A Northland man says he's never heard anything like the wind of Typhoon Mangkhut as it battered his new home in Hong Kong over the past few days.
Paul Lafotanoa, a former Kerikeri-based NZME sales rep, moved to Hong Kong with his wife Kaiya, the former deputy principal of Oruaiti School in Doubtless Bay, and their son Eelia just a week before the monster storm hit.
They have spent the past few days trapped inside their apartment on the fifth floor of a high-rise building on Ma Wan Island.
''I've never heard anything like the noise of the wind. There were times it was pretty scary,'' Lafotanoa said.
A friend living in a high-rise in another part of the city filmed a crane on a skyscraper opposite his building as it collapsed and tumbled to the street below.

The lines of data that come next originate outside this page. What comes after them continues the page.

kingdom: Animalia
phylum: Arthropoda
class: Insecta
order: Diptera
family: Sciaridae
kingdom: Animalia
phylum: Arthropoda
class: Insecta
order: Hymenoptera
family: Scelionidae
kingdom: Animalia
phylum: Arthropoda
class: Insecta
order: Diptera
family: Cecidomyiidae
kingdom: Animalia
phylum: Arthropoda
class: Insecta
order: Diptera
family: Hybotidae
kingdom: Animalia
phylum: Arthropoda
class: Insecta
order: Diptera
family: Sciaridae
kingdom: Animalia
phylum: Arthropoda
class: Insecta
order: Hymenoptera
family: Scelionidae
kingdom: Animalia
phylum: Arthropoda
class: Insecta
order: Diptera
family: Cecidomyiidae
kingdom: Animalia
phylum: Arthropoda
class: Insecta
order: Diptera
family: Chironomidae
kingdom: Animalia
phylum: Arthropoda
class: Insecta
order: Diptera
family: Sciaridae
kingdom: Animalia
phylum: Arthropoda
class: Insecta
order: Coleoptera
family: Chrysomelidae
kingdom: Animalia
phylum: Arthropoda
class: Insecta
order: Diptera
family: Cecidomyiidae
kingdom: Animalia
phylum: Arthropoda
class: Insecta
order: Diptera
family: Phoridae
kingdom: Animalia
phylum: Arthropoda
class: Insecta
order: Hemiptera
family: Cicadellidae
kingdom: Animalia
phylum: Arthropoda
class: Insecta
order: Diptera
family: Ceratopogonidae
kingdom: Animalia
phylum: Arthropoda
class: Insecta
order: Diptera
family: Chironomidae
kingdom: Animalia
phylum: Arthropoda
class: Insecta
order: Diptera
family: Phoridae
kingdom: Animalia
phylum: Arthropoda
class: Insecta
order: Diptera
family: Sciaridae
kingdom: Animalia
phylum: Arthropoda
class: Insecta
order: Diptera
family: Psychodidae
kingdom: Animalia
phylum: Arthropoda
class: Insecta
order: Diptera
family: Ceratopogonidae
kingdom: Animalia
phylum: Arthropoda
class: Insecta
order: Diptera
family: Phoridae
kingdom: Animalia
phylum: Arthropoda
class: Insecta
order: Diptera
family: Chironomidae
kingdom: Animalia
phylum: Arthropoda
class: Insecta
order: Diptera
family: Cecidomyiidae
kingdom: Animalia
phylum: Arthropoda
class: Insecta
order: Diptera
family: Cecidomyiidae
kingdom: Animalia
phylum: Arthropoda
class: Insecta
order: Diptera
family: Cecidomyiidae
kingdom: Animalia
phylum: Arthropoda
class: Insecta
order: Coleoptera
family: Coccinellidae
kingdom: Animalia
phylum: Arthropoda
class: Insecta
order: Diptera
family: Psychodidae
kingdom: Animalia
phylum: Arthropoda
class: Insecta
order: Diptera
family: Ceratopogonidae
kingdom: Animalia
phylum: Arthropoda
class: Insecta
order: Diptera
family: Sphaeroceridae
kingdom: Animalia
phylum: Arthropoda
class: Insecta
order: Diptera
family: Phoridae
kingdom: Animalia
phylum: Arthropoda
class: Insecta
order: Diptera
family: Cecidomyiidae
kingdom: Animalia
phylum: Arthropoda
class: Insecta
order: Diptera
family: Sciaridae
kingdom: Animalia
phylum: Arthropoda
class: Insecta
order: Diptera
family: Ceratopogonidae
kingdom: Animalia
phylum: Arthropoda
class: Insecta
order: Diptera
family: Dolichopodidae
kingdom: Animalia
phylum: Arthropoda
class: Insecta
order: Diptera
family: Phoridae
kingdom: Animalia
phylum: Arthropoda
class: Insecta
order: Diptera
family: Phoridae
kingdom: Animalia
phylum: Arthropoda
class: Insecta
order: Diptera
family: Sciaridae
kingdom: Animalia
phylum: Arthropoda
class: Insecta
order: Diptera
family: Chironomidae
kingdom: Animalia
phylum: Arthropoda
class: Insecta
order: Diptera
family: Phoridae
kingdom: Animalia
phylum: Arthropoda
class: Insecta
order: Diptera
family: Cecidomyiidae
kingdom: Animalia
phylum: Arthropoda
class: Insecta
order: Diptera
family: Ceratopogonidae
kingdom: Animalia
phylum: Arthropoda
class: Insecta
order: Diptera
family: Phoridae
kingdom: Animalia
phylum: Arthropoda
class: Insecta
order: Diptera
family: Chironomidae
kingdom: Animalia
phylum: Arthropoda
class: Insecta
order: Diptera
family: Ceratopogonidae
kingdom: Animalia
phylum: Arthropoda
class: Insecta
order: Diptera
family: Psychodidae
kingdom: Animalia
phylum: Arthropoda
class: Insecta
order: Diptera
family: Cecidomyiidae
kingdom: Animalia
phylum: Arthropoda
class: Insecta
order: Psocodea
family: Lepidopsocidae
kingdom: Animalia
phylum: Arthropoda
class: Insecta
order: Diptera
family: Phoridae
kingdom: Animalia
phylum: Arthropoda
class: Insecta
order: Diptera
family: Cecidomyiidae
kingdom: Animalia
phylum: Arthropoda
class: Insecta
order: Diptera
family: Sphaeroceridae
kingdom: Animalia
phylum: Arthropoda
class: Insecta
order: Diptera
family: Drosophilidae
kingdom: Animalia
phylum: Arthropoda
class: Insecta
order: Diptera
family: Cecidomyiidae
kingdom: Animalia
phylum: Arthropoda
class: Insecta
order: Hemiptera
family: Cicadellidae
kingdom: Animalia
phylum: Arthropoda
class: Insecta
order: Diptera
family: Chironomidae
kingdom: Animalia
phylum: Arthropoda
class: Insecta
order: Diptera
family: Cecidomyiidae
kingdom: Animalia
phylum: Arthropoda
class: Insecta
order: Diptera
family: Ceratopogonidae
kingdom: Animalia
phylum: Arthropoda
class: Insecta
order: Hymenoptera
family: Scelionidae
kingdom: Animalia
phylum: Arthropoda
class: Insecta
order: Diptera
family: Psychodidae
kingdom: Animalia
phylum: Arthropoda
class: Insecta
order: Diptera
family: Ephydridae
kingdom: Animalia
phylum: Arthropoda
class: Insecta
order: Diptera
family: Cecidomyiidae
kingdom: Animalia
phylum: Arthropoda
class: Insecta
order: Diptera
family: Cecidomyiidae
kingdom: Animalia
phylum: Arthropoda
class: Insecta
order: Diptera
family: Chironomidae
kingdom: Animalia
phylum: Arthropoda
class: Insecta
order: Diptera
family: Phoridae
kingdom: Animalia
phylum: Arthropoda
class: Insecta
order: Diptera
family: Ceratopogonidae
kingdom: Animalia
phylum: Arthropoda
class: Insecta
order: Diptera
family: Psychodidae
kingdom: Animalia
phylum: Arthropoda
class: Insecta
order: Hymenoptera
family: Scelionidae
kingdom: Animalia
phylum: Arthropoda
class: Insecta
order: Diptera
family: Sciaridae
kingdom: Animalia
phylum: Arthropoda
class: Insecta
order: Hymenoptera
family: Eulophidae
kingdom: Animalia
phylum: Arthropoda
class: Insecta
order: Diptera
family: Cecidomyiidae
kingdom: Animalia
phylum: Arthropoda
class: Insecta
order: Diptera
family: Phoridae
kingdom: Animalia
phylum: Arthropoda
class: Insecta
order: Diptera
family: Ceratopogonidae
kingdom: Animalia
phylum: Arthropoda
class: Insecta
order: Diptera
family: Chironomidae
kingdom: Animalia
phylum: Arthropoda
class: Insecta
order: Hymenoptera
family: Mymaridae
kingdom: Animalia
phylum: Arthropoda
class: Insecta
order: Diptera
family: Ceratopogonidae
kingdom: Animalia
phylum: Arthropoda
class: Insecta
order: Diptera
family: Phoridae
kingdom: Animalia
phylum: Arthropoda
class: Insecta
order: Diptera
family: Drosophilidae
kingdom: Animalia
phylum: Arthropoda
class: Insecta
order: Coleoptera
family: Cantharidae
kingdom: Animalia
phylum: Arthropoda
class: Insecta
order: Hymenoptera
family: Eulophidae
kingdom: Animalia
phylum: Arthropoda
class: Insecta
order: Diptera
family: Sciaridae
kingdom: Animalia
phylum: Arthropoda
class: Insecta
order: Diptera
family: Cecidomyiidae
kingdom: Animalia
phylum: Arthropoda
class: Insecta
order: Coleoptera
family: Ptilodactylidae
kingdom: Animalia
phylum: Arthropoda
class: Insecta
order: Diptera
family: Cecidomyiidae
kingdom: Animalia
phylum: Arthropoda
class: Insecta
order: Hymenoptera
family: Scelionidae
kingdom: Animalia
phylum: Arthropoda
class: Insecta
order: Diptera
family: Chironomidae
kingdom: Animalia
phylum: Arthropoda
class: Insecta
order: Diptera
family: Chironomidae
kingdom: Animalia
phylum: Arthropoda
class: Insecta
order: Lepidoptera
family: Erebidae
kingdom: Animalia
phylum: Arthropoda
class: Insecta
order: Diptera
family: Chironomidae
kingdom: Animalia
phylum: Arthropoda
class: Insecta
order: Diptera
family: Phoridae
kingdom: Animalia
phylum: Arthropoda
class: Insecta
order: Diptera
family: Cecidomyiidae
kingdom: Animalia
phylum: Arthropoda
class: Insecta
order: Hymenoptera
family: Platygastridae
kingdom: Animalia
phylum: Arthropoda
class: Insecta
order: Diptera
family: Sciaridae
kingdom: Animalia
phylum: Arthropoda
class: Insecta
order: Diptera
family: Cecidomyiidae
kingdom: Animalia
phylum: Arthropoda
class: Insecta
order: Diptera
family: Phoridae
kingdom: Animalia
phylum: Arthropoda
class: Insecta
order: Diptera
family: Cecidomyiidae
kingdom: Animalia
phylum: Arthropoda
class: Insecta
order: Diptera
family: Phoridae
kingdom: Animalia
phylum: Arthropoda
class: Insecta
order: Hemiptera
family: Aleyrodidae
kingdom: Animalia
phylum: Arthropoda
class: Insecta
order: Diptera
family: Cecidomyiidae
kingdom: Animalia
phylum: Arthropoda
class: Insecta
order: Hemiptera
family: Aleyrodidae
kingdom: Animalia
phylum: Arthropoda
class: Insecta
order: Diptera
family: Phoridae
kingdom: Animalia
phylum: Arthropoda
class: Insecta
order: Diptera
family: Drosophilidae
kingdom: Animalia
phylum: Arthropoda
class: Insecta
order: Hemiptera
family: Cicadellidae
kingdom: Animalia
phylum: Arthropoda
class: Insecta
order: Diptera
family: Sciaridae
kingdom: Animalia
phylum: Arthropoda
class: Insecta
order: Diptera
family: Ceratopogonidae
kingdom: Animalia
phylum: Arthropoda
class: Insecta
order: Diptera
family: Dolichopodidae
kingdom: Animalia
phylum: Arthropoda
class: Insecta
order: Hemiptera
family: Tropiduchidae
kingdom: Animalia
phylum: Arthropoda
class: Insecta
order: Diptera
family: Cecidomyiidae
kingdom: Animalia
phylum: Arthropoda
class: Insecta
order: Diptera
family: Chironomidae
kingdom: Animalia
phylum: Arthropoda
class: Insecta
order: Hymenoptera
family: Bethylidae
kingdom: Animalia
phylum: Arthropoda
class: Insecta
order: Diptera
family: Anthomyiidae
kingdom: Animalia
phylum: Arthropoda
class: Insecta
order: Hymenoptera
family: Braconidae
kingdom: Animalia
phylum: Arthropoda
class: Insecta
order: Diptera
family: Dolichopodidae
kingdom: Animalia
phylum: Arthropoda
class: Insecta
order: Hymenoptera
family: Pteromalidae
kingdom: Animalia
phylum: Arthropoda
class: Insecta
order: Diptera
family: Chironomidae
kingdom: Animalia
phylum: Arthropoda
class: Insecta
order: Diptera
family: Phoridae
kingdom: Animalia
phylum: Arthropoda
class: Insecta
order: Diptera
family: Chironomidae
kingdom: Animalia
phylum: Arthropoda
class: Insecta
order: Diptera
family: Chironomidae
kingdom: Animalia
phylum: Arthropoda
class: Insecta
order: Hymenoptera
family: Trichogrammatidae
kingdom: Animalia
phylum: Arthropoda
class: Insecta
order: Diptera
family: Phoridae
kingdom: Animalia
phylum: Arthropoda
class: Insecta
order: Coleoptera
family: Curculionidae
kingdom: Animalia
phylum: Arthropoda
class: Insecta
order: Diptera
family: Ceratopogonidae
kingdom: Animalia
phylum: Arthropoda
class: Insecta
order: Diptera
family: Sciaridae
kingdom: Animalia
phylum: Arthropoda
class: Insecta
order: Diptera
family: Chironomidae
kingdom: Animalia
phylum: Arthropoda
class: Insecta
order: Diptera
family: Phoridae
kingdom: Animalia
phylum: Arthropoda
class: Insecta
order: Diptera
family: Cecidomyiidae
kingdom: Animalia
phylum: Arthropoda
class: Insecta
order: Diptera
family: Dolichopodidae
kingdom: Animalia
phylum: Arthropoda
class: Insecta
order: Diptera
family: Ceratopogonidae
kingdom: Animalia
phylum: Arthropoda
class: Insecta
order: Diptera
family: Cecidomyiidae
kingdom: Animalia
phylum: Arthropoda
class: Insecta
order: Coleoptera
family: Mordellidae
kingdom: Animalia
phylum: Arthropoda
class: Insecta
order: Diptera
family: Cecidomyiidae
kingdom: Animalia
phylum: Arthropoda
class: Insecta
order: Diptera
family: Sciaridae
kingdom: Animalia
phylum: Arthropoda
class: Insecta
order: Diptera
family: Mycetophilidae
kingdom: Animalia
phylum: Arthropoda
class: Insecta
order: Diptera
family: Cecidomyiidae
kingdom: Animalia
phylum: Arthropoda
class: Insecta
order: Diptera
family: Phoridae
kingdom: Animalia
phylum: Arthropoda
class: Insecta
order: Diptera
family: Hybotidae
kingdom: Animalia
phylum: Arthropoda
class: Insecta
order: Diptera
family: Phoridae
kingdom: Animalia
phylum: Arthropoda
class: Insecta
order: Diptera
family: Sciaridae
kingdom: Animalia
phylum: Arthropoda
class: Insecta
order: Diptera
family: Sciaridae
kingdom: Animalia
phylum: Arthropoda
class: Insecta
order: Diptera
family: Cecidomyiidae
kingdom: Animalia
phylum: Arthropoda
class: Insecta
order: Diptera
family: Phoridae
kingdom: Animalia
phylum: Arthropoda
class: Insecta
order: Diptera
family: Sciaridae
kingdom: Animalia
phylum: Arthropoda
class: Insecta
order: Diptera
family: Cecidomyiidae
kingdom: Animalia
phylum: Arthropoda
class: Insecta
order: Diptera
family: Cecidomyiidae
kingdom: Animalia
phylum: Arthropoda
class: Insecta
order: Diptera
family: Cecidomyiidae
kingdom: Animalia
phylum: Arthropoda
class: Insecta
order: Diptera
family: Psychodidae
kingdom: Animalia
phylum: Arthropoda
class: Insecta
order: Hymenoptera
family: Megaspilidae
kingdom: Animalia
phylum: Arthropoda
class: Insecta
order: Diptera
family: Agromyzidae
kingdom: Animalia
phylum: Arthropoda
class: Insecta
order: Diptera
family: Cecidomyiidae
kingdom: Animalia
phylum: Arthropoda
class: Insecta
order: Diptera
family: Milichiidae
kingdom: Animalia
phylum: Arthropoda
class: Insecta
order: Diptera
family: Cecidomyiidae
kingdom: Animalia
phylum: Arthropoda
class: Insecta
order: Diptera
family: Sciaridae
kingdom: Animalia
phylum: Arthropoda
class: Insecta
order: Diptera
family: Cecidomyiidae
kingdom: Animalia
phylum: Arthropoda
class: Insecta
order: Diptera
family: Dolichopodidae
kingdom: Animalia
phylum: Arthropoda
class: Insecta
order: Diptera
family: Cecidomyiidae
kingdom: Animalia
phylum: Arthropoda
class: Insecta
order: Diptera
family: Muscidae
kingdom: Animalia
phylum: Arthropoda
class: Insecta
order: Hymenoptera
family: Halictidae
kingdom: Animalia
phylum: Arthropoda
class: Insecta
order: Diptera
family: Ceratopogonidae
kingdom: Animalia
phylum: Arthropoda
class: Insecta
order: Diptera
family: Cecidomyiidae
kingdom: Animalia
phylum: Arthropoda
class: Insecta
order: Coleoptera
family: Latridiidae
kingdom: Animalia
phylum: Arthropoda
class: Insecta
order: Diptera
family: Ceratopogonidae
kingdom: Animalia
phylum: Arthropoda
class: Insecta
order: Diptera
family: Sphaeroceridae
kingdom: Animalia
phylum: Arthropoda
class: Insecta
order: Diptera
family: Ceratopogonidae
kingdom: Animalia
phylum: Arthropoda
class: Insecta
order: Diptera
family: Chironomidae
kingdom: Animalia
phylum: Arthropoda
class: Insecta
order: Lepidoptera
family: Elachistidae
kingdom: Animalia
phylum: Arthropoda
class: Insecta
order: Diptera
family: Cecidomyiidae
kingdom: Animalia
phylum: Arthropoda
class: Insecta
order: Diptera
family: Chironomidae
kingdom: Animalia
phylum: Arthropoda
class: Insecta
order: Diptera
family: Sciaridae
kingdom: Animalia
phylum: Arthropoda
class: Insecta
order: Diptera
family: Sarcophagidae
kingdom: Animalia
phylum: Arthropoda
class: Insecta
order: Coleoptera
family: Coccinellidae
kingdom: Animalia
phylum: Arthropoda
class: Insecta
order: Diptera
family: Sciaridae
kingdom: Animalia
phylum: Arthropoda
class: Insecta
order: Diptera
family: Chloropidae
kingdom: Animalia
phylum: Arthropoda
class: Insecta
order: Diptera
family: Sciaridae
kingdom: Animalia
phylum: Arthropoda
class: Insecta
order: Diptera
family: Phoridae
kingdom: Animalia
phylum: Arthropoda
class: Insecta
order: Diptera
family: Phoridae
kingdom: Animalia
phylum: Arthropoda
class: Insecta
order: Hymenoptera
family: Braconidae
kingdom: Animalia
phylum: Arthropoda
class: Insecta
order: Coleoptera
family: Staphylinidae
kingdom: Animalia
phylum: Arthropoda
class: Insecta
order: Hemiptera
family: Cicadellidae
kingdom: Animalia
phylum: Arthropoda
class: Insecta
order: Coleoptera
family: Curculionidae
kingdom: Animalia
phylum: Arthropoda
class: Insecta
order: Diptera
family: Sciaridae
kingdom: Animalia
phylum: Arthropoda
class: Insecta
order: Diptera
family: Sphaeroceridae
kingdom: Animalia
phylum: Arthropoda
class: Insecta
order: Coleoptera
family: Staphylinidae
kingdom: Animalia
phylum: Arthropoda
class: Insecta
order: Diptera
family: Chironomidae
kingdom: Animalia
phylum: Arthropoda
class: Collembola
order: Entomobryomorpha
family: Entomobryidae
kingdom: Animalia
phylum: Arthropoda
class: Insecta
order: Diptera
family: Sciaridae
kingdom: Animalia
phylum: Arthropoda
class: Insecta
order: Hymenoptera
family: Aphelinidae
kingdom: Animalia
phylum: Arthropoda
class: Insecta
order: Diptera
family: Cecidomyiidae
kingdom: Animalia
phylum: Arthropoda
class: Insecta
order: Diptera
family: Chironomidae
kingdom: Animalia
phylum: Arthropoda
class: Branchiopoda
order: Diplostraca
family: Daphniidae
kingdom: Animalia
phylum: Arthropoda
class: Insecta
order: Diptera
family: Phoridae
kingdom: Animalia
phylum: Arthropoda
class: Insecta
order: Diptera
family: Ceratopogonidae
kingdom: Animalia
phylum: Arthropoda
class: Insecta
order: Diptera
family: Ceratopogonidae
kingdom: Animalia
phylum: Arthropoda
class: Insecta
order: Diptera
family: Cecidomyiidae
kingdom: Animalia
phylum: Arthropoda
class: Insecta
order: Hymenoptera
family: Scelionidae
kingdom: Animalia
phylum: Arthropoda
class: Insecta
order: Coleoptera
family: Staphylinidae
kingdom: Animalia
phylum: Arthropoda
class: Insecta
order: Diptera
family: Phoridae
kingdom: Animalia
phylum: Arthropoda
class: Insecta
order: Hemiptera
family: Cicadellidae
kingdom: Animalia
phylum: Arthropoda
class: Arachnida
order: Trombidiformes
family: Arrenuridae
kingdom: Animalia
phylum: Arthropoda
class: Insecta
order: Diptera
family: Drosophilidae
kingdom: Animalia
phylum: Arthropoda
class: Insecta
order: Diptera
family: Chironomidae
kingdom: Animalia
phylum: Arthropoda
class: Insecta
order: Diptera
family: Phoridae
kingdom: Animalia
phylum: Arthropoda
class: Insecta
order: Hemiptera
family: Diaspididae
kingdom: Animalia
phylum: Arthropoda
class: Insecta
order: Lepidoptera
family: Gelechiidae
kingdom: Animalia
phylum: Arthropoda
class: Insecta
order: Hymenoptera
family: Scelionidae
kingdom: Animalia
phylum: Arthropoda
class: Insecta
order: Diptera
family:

He could barely see outside his own apartment due to the wind and rain, but when he went downstairs to the lobby he saw the wind was bowling people over and many trees and branches had been blown down.
In the midst of it all, with signs and sheets of roofing iron flying around, he was amazed to see an expat family with two small children walking around.
By Monday morning, Hong Kong time, the wind had started easing. Schools were still closed but traffic was starting to return.
After two days stuck inside cabin fever was starting to set in so he was planning to take a look around outside.
The Hong Kong authorities were well organised and had issued residents instructions about buying supplies and taping up windows.
When he stocked up on food he found the supermarket shelves had been stripped of water, fruit and meat.
Typhoon Mangkhut, said to be the most powerful storm so far this year, has killed at least 64 people in the Philippines, mainly due to landslides.
Mangkhut also caused widespread flooding and prompted the evacuation of more than 2.4 million people in Guangdong in southern China. Wind gusts as high as 198 km/h were recorded on the Hong Kong-Macau Bridge.
Hong Kong authorities put the number of injured at more than 200 but the territory avoided the worst of the storm. Water levels surged by almost 3.5m in places and live fish were washed on to the streets.